The site is the latest online effort — sincere or otherwise — to present alternatives to liberal-minded Americans looking to flee north if November's election doesn't go their way. After Super Tuesday, searches on Google for "move to Canada" skyrocketed 1,500 percent. Recent polls are finding that around 60 percent of Americans dislike Trump, who continues to face criticism for his behavior on social media and other controversy in real life, while also dominating media coverage of the presidential race.

An Ipsos poll for Global News from March found nearly 20 percent of Americans would consider moving to Canada if Trump becomes President, with 28 percent of people from 18 years old to 34 saying they'd move. That same poll also found that 15 percent would move if Democratic candidate Hillary Clinton becomes President.

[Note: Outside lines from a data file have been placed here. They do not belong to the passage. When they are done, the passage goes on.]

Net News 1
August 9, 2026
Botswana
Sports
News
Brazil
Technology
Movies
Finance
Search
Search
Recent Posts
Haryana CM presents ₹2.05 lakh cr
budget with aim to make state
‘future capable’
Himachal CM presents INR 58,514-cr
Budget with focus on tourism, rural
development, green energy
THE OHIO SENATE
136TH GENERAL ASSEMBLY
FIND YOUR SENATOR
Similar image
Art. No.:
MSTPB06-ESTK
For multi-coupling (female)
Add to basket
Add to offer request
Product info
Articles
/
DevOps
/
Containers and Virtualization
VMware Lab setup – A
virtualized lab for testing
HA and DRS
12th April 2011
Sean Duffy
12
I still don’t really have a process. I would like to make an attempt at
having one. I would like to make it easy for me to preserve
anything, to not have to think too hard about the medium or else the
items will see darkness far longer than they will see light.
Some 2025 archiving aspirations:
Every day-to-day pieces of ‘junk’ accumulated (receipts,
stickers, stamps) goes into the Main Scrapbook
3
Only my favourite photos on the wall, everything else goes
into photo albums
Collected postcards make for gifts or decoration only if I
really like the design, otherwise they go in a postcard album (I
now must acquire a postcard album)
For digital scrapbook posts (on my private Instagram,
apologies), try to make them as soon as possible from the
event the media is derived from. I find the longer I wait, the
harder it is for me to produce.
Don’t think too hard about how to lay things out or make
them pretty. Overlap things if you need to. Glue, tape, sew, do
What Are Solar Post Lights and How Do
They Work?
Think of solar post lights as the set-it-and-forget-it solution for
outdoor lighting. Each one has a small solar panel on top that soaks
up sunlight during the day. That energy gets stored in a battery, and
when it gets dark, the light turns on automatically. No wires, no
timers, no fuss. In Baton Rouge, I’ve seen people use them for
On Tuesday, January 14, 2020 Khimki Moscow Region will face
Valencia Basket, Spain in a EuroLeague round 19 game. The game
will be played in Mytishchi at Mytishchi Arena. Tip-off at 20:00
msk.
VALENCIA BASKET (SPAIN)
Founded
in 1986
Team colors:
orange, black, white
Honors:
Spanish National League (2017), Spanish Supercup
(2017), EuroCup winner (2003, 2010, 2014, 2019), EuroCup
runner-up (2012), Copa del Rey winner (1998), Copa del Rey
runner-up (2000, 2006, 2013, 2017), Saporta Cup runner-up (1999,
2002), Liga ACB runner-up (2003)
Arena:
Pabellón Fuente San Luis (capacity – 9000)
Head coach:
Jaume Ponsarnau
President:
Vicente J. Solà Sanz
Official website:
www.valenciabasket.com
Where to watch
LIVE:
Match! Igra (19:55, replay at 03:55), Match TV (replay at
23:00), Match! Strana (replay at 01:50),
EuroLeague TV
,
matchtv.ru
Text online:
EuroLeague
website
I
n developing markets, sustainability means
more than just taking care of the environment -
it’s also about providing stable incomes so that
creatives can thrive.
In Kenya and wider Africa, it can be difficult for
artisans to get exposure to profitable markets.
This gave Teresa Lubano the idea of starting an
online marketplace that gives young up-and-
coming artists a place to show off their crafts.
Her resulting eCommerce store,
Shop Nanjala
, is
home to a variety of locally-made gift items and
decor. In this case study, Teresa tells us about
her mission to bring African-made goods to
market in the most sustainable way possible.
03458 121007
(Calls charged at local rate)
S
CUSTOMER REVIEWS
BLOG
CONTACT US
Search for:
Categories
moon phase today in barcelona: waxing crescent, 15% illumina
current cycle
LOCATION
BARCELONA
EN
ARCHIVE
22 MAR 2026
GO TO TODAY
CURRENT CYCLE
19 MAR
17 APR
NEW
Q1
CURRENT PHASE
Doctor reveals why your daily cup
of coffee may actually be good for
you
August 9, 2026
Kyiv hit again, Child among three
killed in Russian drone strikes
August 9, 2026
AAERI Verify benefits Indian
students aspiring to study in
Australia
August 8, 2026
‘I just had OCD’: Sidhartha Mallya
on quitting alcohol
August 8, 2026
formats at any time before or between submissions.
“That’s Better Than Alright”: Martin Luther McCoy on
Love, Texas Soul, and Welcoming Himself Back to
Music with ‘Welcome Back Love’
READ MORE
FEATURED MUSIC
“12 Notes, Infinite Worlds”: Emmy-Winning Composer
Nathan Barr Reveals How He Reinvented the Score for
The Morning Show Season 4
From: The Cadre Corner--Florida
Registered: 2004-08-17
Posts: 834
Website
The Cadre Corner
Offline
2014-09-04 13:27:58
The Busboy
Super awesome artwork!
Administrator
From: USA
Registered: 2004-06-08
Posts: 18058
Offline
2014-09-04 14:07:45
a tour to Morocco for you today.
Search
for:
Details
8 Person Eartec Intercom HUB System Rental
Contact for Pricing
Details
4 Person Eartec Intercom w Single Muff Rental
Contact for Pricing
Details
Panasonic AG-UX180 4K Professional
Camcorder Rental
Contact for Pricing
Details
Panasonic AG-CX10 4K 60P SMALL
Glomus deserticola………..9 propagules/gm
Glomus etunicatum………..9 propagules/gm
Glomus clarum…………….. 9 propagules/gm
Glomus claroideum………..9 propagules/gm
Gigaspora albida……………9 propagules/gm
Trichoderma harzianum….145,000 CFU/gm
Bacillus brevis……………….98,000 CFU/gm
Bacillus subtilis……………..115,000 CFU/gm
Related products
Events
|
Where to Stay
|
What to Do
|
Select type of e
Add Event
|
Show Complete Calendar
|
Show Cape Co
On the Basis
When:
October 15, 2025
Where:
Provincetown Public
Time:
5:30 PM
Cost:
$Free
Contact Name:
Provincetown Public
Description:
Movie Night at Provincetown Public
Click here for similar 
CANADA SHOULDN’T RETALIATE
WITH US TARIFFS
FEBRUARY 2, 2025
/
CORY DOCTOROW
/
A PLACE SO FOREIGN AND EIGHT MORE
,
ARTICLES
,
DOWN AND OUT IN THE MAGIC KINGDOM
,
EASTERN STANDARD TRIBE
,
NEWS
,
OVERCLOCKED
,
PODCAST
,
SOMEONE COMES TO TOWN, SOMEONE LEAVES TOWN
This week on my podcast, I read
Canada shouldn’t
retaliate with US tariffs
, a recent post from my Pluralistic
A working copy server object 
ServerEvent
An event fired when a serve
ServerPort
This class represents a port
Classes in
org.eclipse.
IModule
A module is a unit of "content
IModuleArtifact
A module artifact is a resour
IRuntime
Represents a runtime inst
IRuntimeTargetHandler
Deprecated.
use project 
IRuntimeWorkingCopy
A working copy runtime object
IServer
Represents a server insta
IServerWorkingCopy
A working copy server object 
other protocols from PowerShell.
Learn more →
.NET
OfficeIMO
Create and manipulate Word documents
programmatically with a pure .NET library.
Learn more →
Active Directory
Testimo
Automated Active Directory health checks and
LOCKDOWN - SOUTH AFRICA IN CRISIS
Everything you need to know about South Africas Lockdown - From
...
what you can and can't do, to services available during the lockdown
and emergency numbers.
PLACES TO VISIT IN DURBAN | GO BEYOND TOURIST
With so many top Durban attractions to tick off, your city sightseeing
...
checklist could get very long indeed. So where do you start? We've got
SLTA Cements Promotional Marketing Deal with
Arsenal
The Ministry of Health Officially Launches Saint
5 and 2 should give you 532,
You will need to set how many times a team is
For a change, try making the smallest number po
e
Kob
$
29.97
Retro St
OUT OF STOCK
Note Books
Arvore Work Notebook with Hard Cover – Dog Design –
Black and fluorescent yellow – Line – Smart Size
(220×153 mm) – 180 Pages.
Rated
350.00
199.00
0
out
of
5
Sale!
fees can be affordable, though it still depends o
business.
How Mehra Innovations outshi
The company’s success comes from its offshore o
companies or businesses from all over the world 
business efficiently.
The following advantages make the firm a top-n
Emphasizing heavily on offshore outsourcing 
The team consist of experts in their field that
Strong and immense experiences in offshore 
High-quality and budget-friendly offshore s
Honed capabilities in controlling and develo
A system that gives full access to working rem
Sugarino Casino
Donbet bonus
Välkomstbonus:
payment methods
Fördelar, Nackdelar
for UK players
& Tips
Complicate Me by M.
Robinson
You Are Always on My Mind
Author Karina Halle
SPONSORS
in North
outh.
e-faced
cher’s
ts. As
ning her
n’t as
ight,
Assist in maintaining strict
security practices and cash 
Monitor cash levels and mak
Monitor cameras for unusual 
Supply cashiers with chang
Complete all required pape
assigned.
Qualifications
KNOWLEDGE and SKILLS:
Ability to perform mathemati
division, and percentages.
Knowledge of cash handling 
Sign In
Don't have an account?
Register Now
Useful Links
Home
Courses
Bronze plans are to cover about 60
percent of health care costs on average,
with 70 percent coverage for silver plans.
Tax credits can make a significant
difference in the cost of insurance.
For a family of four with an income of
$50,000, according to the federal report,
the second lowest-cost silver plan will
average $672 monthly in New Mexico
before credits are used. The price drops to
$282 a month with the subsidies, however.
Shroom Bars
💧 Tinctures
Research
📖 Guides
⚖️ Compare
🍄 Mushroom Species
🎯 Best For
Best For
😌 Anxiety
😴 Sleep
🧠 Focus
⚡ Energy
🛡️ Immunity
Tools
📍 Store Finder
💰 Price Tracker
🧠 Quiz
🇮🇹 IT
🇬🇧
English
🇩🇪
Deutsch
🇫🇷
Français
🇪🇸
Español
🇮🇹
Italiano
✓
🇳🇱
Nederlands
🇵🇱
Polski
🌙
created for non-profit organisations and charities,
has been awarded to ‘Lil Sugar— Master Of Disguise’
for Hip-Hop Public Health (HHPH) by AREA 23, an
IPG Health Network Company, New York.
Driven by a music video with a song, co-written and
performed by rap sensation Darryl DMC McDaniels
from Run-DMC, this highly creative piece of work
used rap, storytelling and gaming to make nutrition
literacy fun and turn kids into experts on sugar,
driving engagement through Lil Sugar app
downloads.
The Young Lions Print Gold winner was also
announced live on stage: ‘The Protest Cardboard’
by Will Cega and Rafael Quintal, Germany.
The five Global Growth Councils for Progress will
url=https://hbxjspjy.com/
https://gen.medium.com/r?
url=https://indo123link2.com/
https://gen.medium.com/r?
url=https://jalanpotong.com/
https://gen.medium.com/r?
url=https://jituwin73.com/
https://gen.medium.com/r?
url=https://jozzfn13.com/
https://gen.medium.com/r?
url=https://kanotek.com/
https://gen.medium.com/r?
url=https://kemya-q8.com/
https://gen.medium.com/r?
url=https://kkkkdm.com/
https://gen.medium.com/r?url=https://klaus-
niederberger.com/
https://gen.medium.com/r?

Earlier this year a Canadian radio host Rob Calabrese created a website, with almost 1 million visitors, inviting anti-Trump Americans to seek refuge in Nova Scotia.

"Donald Trump may become the President! If that happens, and you decide to get the hell out of there, might I suggest moving to Cape Breton Island!" the site stated.

Calabrese told reporters at the time he had received a deluge of messages from Americans considering it. This included an inquiry from a US Marine who told Calabrese he wanted to protect the safety of his family.

But these threats to leave don't seem to phase Trump in the least. In April, actor Lena Dunham vowed to escape to Canada if Trump is victorious, to which Trump told Fox & Friends: "I heard Whoopi Goldberg said that too. That would be a great, great thing for our country."